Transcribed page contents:
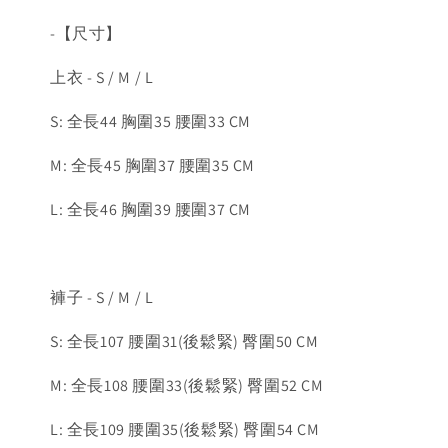
-【尺寸】
上衣 - S / M / L
S: 全長44 胸圍35 腰圍33 CM
M: 全長45 胸圍37 腰圍35 CM
L: 全長46 胸圍39 腰圍37 CM
褲子 - S / M / L
S: 全長107 腰圍31(後鬆緊) 臀圍50 CM
M: 全長108 腰圍33(後鬆緊) 臀圍52 CM
L: 全長109 腰圍35(後鬆緊) 臀圍54 CM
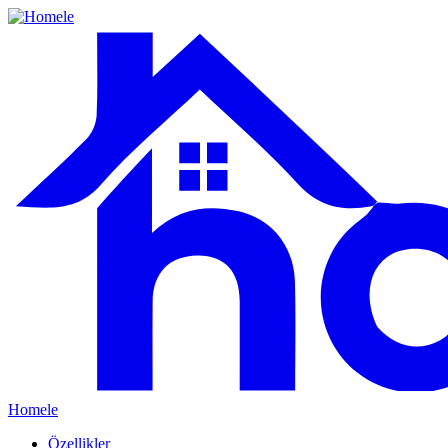
Homele
Özellikler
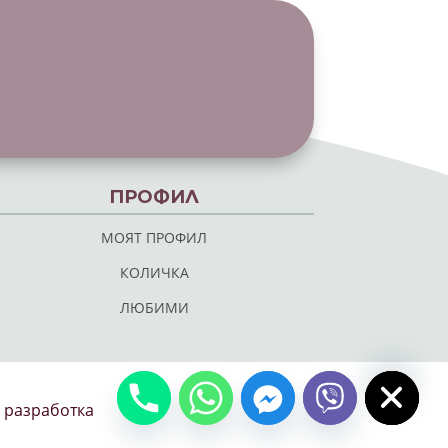
ПРОФИЛ
МОЯТ ПРОФИЛ
КОЛИЧКА
ЛЮБИМИ
chaty
Hide
 разработка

Your instructions —
The expected response is every entry above, repeated exactly, pictures removed.

Completed task —
-【尺寸】
上衣 - S / M / L
S: 全長44 胸圍35 腰圍33 CM
M: 全長45 胸圍37 腰圍35 CM
L: 全長46 胸圍39 腰圍37 CM
褲子 - S / M / L
S: 全長107 腰圍31(後鬆緊) 臀圍50 CM
M: 全長108 腰圍33(後鬆緊) 臀圍52 CM
L: 全長109 腰圍35(後鬆緊) 臀圍54 CM
Homele
Özellikler
ПРОФИЛ
МОЯТ ПРОФИЛ
КОЛИЧКА
ЛЮБИМИ
chaty
Hide
 разработка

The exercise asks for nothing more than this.